John Jantsch (18:32.196)
Yeah, yeah, yeah.
John Jantsch (18:39.832)
Yeah.
Prasanna Dhungel (18:58.774)
And the other part, in my mind, John, is think about the generation that is getting into Reddit. Some of the brands we work with, they have a slightly more older demographic. And they’re trying to recruit younger demographics to, in fact, purchase from them. And the younger demographic are going into these communities. And the first impression they have, if there is no impression or if the impression is bad, then you are
John Jantsch (19:11.533)
Mm-hmm.
John Jantsch (19:20.483)
Yeah.
Prasanna Dhungel (19:28.294)
not going to get them on board. So I like to even say that brands have begun to think of this investment almost as defensive. It’s like a leaky funnel, right? If you don’t yet go to Home Depot and buy something to fix your faucet, then you’ll just keep leaking. That’s also a way that brands have in fact approached that question.
John Jantsch (19:30.232)
Yeah.
John Jantsch (19:39.736)
Yeah, yeah, yeah, yeah.
John Jantsch (19:49.412)
Yeah, yeah, yeah, yeah, makes sense.
John Jantsch (19:54.584)
Yeah. Well, awesome. Well, lots of changes, lots going on. I appreciate you stopping by the Duck Tape Marketing Podcast. Is there somewhere you’d invite people to connect with you and learn more about the work that you’re doing there?

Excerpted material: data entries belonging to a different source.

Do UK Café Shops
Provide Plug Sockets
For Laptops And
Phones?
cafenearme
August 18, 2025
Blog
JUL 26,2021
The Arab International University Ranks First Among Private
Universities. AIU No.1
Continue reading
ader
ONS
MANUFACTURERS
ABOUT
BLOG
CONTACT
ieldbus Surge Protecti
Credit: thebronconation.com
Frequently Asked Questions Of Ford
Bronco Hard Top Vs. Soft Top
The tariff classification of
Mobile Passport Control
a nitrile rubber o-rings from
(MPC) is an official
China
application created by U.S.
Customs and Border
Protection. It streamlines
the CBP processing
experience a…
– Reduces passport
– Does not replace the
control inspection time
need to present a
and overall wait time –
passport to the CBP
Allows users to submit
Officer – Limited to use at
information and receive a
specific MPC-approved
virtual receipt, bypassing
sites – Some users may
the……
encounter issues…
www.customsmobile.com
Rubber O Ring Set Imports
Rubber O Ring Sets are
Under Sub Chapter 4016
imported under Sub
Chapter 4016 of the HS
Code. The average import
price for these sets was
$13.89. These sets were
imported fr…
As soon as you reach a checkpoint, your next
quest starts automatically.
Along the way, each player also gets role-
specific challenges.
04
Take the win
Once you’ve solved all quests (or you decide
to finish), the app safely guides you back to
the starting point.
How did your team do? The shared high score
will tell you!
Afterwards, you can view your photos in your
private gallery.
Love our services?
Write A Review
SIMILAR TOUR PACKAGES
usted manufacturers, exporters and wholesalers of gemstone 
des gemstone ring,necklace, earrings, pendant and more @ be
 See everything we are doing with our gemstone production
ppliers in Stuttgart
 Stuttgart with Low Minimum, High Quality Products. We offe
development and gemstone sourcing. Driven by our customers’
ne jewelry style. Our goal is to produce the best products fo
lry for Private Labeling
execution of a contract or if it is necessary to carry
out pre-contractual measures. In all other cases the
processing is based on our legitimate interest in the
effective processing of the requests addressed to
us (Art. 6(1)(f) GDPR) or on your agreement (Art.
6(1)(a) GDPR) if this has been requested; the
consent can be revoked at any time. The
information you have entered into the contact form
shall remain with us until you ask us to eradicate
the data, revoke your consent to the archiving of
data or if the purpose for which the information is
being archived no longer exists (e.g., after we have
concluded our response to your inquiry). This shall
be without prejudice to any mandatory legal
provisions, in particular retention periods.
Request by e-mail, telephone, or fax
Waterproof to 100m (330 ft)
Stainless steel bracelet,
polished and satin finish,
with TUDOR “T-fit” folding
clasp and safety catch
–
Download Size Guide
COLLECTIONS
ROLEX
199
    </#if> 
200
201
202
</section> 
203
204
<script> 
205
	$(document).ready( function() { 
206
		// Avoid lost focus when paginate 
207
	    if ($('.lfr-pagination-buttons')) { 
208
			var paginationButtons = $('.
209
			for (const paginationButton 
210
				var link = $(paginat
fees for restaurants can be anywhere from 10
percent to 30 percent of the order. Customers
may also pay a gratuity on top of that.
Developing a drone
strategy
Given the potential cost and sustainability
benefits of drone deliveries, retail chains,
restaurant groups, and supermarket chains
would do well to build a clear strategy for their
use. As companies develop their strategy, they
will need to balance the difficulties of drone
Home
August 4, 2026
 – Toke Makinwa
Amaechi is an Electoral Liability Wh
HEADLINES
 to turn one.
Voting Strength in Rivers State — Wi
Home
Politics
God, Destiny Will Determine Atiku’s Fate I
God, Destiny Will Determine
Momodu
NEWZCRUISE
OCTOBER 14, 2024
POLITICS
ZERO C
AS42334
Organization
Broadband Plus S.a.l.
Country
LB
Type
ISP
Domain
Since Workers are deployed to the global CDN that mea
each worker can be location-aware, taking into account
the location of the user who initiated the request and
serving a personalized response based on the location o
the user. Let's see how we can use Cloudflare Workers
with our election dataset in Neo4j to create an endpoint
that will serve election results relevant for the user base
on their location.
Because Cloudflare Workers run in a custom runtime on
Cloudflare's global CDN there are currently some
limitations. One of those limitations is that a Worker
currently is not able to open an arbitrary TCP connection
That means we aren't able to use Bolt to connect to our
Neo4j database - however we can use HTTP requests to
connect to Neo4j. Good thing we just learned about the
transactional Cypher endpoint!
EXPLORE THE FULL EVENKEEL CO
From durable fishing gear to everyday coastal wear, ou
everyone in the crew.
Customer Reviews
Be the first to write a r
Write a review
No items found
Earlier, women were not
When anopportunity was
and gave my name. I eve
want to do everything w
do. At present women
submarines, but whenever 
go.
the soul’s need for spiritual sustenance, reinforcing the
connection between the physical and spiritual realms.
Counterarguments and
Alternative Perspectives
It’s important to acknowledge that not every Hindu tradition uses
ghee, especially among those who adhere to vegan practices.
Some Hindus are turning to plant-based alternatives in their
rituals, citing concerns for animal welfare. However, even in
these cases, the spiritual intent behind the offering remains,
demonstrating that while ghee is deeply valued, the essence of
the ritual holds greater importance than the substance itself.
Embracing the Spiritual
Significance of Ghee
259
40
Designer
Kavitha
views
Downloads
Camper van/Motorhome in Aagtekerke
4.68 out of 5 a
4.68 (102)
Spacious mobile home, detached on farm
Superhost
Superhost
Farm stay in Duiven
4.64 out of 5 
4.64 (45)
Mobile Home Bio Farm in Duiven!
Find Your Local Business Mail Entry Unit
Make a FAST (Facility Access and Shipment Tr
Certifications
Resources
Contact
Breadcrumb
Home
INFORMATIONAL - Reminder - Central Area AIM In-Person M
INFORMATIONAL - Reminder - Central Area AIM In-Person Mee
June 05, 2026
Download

Prasanna Dhungel (20:05.462)
Yeah, absolutely. So you can connect with me on LinkedIn, Prasanna Dhungyal. Or you can go to our website, growbydata.com, and you’ll find me on the executive team. You can find me on LinkedIn, on Twitter, PD277. Happy to be helpful. And this is a fast-changing work area and would love to be helpful and supportive.
John Jantsch (20:30.116)
Well, again, I appreciate you stopping by and hopefully we’ll run into one of these days out there on the road.